Мысли мистера Кутса завихрились. Он ничего не мог понять.
— Да ничего похожего. Мактодд не такой высокий, да и не такой тощий, если уж на то пошло. И я ни разу не видел его с моноклем. Это… — Он захлебнулся. — Черт! Да это же… Лиз! — вскричал он. — Сколько в этом замке мужиков?
— Не считая лорда Эмсуорта, всего четверо. Будет большой съезд гостей перед балом графства, но пока их тут четверо. Сын лорда Эмсуорта Фредди…
— Какой он из себя?
— Пижон с белобрысыми прилизанными назад волосами. Потом мистер Кибл. Он низенький и краснорожий.
— И?
— И Бакстер. Секретарь лорда Эмсуорта. Носит очки. — И все?
— Да. Не считая Мактодда и слуг.
Мистер Кутс оглушительно хлопнул себя ладонью по колену. Приятная кротость, характеризовавшая его облик в течение беседы с Псмитом, исчезла, сменившись крайне зловещей свирепостью.
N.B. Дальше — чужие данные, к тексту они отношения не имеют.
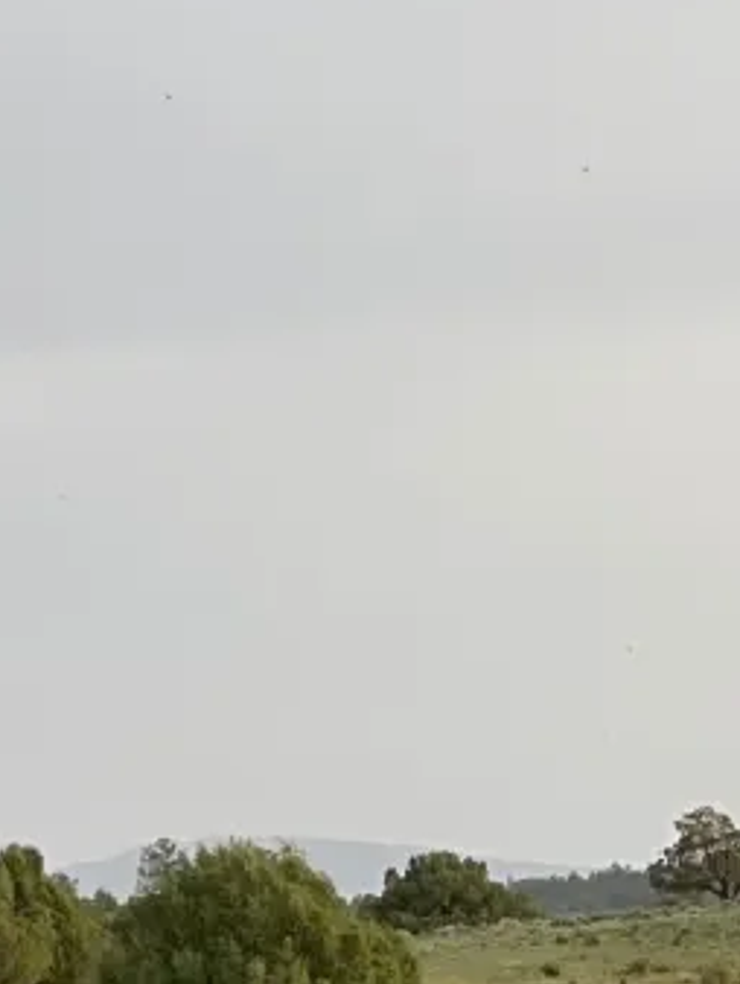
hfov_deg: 5.8
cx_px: -897
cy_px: 1052
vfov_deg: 7.9
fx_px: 7060
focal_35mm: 248
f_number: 2
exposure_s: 1/122
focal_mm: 6
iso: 32
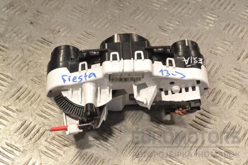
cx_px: 124
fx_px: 568
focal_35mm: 82
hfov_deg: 24.6
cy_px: 82
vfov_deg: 16.6
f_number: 9
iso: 3200
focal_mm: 55
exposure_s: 1/320
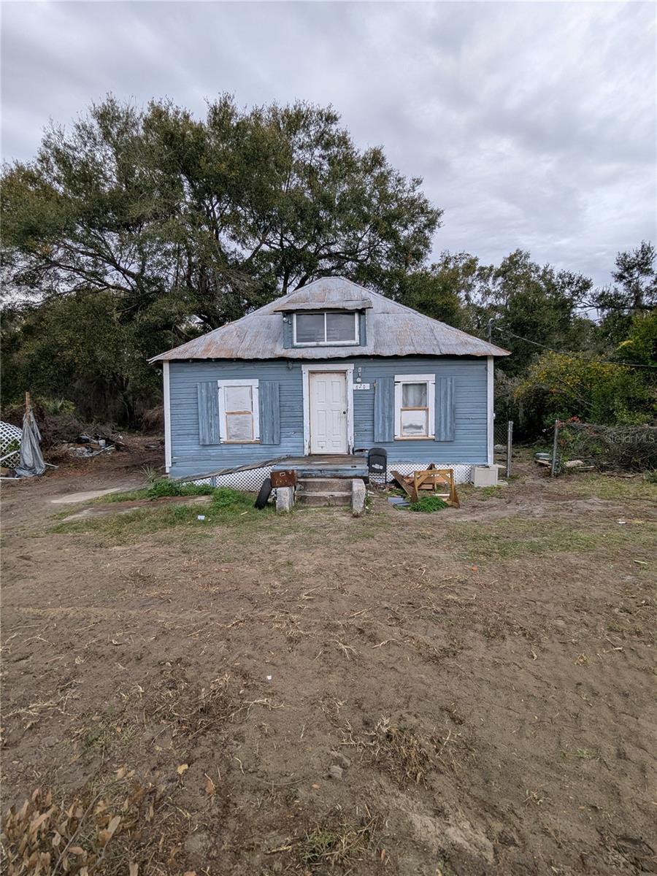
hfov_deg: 78.1
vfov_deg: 94.5
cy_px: 438
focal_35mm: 16
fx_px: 405
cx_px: 328
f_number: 2.2
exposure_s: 1/120
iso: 52
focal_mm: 2.35
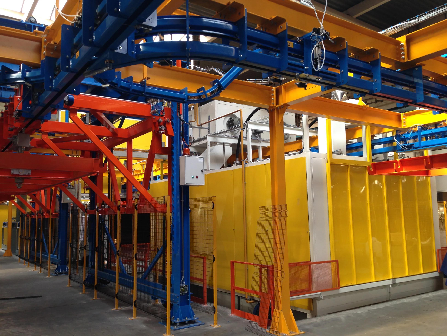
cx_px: 224
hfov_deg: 55.4
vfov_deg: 42.9
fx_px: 426
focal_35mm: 33
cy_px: 168
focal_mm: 4.12
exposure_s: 1/24
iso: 50
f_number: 2.4
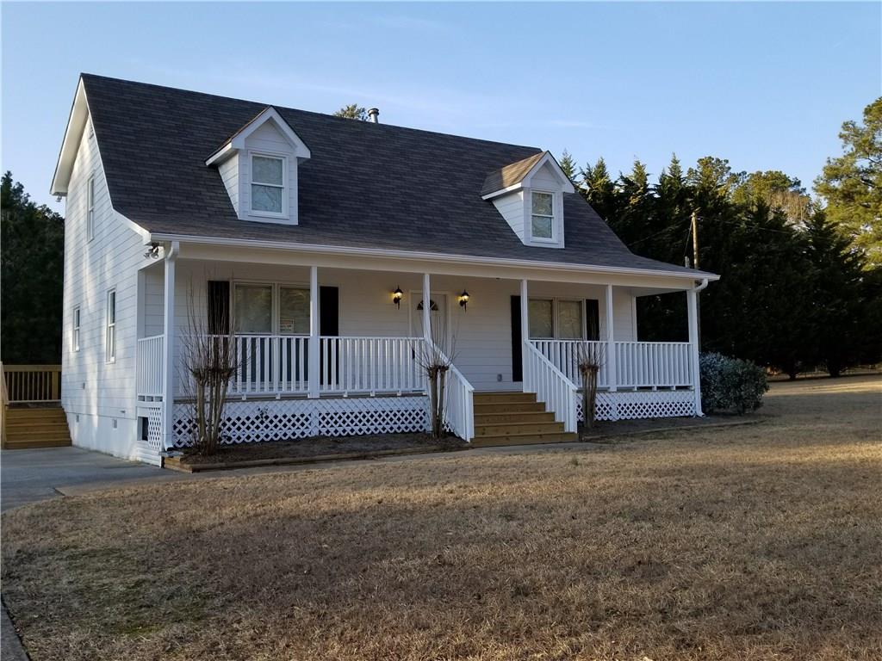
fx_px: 662
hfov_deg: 67.3
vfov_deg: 53.1
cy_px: 330
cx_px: 441
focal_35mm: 26
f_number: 1.7
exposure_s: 1/936
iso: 50
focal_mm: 4.3
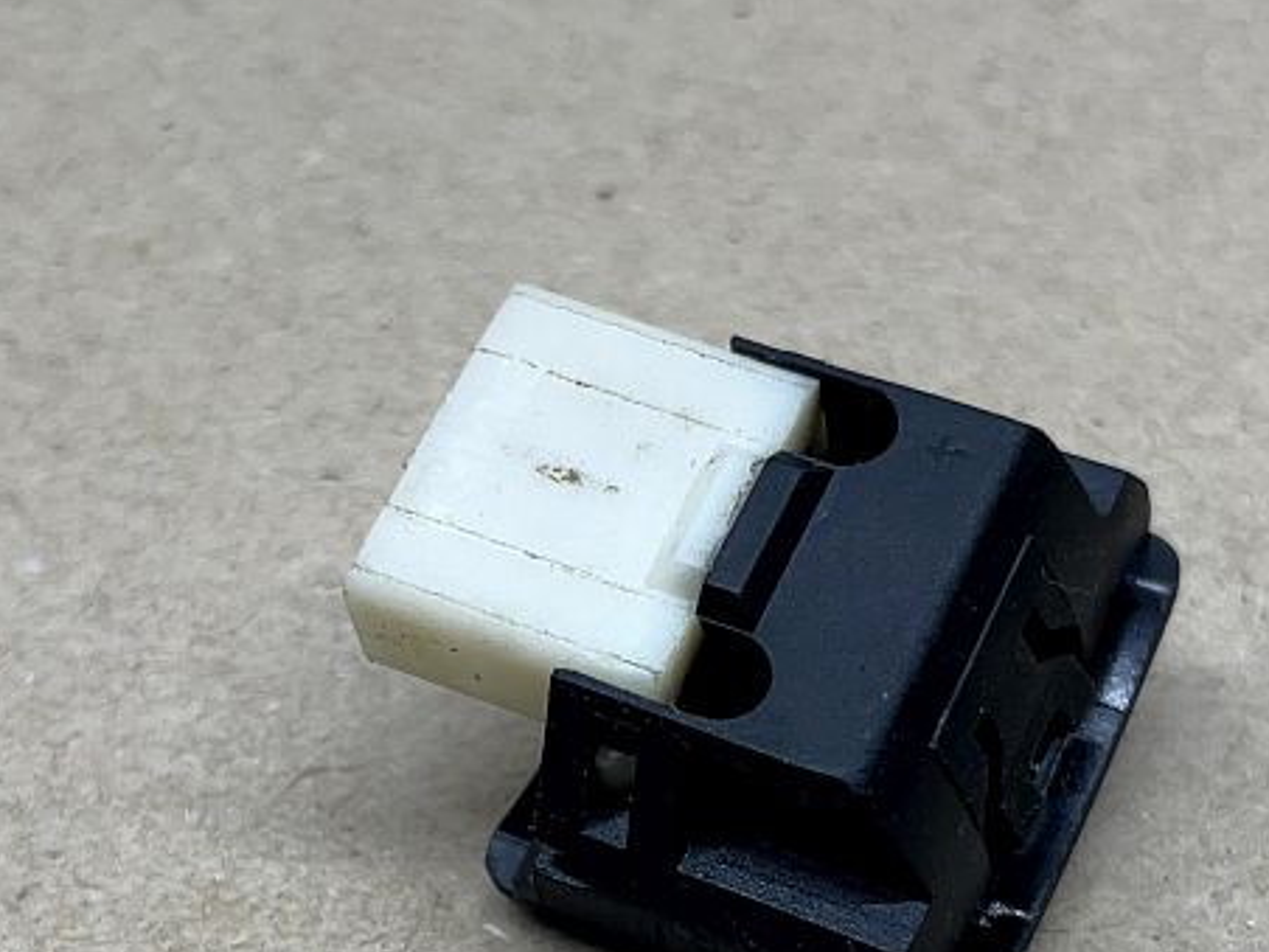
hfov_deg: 28.2
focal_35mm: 69
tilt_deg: -49.4
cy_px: 814
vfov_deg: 21.0
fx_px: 2529
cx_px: 618
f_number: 1.6
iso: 32
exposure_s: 1/100
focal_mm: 4.2
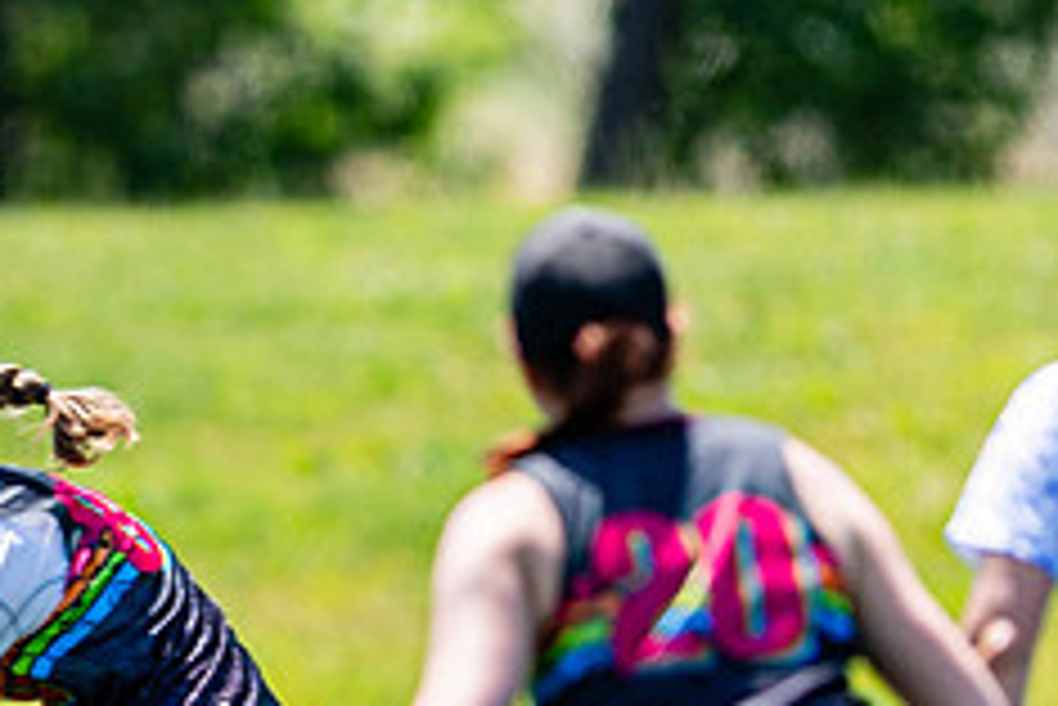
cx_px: -90
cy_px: 816
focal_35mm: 2131
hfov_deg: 1.0
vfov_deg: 0.6
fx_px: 62664
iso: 125
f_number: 2.8
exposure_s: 1/1250
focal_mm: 400
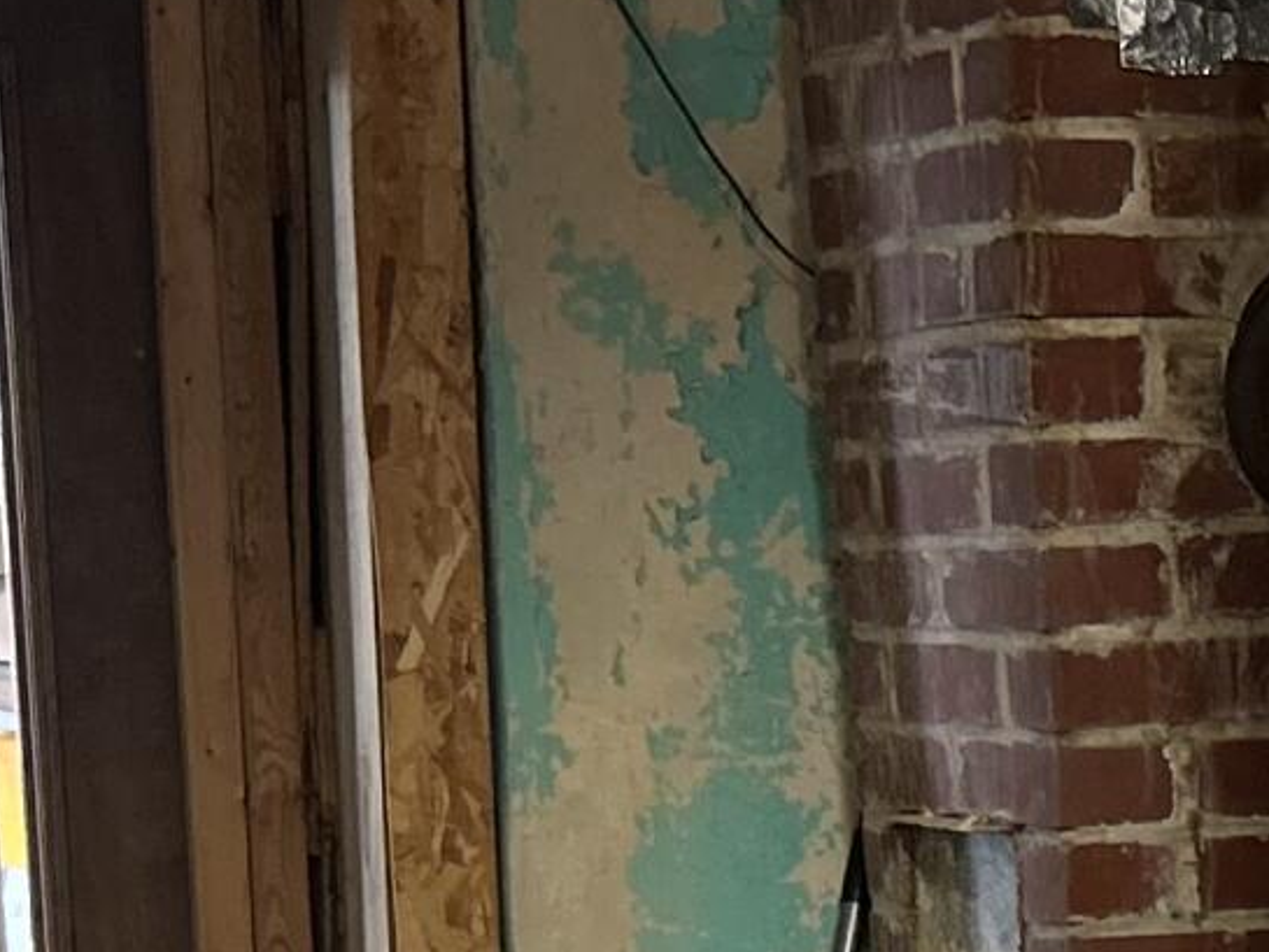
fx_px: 5243
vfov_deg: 10.1
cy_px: 1394
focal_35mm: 143
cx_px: 1837
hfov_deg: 13.1
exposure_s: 1/60
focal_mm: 5.7
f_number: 1.5
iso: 250
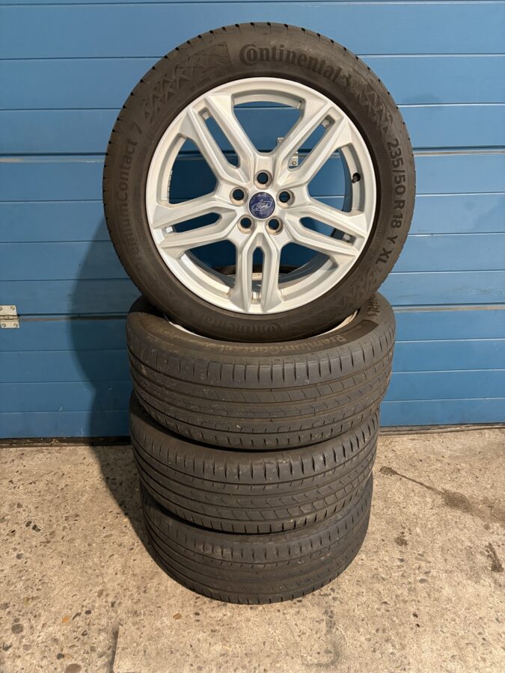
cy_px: 336
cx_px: 252
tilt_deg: -26.0
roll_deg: +0.2
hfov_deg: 53.1
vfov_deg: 67.3
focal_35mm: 26
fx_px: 506
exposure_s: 1/60
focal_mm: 5.96
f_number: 1.6
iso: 400
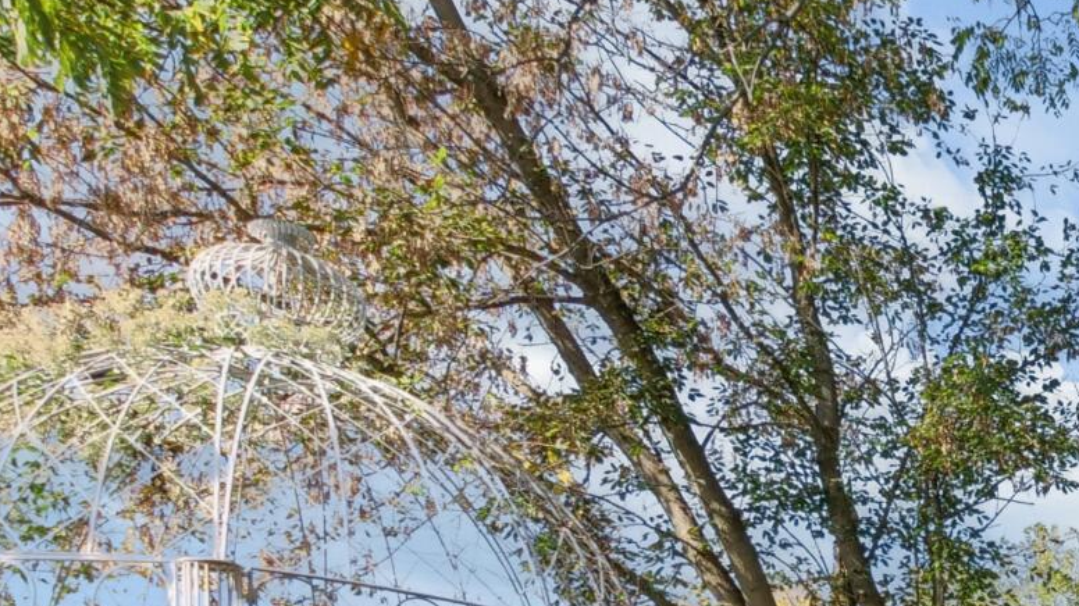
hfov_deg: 26.7
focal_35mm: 59
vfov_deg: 16.9
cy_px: 1090
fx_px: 1688
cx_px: 1571
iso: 200
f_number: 8
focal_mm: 7
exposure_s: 1/125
— И я позволил ему вышвырнуть меня вон, точно щенка! — пробормотал он сквозь стиснутые зубы. — Прохиндей!
— Эд, о чем ты говоришь?
— И я его еще и поблагодарил. По-бла-го-да-рил! — простонал Эдвард Кутс, извиваясь при одном только воспоминании. — Я поблагодарил его за то, что он меня отпустил!
— Эдди Кутс, что ты несешь?…
— Послушай, Лиз! — Ценой невероятного усилия мистер Кутс совладал со своими эмоциями. — Влетаю я в эту хату и наталкиваюсь на типа с моноклем, и он говорит, что хорошо знает Мактодда и что я — не он. А с твоих слов выходит, что он как раз и есть тип, который выдает себя за Мактодда! Понимаешь? Этот гад сработал под меня. Познакомился с Мактоддом, узнал, что он в замок не едет, и приехал вместо него, ну, как я. Только прискакал сюда первым, черт бы его побрал! Просто хоть на стенку лезь, верно?
От изумления мисс Пиви на миг лишилась дара речи. Но тут же вновь его обрела.